Pertinent to this appeal, the FJD provided that defendant retained whatever right, title, and interest he held in the partnerships contained within the RRC (Kroner, Superior, and Viking). It further granted plaintiff full ownership of defendant's accounting practice.

Defendant married Donalyn Croghan on November 19, 2005. They were divorced on October 27, 2011. Defendant was granted sole "interest in his various retirement accounts and pensions" as well as RRC, and was not obligated to pay her alimony.

By order of January 31, 2008, defendant's accounting license was suspended for failing to provide proof of completion of continuing professional education and documentation of employment through December 31, 2005. In response, defendant provided his work history through his current position, and advised that he did not use his CPA certificate as a source of income.

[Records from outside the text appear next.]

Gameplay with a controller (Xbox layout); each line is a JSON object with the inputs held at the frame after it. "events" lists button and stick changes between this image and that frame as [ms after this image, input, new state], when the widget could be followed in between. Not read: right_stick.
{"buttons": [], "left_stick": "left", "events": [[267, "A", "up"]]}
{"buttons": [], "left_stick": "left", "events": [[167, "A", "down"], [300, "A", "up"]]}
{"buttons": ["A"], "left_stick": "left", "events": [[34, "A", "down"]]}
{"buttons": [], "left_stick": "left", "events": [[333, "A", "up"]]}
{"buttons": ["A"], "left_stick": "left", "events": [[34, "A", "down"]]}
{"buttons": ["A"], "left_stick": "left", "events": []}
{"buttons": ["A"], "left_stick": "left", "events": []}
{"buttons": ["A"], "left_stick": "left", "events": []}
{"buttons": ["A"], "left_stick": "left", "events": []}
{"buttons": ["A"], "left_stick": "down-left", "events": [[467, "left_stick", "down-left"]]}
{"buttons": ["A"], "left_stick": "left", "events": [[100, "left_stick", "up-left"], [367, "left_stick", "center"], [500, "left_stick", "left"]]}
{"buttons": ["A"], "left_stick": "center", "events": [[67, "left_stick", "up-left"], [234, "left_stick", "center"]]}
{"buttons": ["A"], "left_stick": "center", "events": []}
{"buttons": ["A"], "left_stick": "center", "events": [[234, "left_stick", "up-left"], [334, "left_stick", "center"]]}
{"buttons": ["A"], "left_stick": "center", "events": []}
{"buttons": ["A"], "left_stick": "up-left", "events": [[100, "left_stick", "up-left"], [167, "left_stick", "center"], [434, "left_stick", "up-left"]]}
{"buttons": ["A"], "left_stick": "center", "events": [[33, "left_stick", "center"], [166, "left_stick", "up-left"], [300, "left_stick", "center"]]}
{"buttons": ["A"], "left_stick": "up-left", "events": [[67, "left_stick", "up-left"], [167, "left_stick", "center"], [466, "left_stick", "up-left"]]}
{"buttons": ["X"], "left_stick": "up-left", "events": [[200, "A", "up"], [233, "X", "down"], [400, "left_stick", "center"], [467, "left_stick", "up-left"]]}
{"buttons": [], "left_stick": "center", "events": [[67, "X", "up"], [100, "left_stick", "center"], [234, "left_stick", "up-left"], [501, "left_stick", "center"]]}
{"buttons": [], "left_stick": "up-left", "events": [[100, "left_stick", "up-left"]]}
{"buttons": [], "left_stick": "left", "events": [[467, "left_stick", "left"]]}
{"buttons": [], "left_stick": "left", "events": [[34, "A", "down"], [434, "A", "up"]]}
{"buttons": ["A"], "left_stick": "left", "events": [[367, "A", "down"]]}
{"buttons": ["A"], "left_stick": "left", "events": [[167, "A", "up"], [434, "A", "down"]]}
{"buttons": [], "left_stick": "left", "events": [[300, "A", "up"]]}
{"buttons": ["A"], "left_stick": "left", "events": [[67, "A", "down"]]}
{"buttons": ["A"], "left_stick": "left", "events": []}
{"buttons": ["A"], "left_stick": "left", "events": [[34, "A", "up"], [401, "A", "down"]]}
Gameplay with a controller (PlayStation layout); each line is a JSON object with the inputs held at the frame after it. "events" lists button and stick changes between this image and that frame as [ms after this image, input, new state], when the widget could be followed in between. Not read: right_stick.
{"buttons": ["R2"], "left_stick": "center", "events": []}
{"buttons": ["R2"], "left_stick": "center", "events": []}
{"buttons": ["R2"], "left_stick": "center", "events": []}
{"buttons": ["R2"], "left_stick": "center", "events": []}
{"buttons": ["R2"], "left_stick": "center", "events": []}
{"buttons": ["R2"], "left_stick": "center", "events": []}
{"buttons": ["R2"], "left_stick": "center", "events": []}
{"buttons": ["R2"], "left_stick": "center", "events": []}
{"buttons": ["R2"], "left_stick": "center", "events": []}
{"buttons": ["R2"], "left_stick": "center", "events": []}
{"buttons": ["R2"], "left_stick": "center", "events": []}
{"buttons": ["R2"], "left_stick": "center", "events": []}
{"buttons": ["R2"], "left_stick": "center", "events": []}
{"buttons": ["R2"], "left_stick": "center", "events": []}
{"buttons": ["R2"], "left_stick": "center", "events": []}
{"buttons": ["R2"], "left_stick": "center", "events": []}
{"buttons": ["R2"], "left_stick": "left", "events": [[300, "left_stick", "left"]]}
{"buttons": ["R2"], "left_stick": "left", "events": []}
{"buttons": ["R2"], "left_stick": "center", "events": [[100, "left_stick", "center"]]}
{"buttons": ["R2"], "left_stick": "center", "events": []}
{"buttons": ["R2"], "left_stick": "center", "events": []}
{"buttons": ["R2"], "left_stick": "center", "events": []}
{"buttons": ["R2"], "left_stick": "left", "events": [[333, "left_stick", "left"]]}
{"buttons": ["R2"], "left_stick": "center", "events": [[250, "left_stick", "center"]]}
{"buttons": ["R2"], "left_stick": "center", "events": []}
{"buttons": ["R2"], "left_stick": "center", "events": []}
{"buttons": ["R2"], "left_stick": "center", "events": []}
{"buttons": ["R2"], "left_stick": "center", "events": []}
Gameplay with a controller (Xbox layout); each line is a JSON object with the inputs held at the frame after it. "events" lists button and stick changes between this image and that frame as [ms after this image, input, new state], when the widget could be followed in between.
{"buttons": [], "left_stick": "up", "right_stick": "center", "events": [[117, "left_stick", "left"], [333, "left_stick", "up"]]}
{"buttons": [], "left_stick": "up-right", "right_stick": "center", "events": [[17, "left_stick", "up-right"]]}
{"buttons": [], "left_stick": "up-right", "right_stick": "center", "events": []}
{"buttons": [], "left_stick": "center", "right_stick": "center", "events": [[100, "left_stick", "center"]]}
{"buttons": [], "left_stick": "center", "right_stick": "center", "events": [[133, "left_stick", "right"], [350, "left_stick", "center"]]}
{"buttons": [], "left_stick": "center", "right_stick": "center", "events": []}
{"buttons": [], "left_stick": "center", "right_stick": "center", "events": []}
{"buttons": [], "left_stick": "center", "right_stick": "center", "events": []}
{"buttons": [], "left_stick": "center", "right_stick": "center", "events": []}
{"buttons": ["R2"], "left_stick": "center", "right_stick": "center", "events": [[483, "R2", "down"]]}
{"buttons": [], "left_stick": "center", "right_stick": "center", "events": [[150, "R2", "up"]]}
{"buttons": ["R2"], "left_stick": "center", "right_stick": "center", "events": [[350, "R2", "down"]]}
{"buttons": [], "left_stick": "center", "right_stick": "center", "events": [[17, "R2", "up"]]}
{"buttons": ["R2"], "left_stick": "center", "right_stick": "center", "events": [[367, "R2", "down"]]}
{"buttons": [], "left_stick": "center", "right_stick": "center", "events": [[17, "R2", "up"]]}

As set forth in Judge Troiano's letter opinion of October 21, 2011, defendant certified in his August 2006 CIS that he was employed by Driscoll Foods and earning about $125, 000 annually. "Apparently, he was still a principal in Kroner." His social security statements reflected Medicare wages in 2007 of about $123, 700. In 2009, defendant and his wife Donalyn reported wages of about $175, 000, "business income through Kroner, " and rental income. When the court emancipated the parties' daughter in September 2010, defendant was not employed. The court, however, denied defendant's motion to reduce alimony then noting, in part, defendant's reported ownership of ...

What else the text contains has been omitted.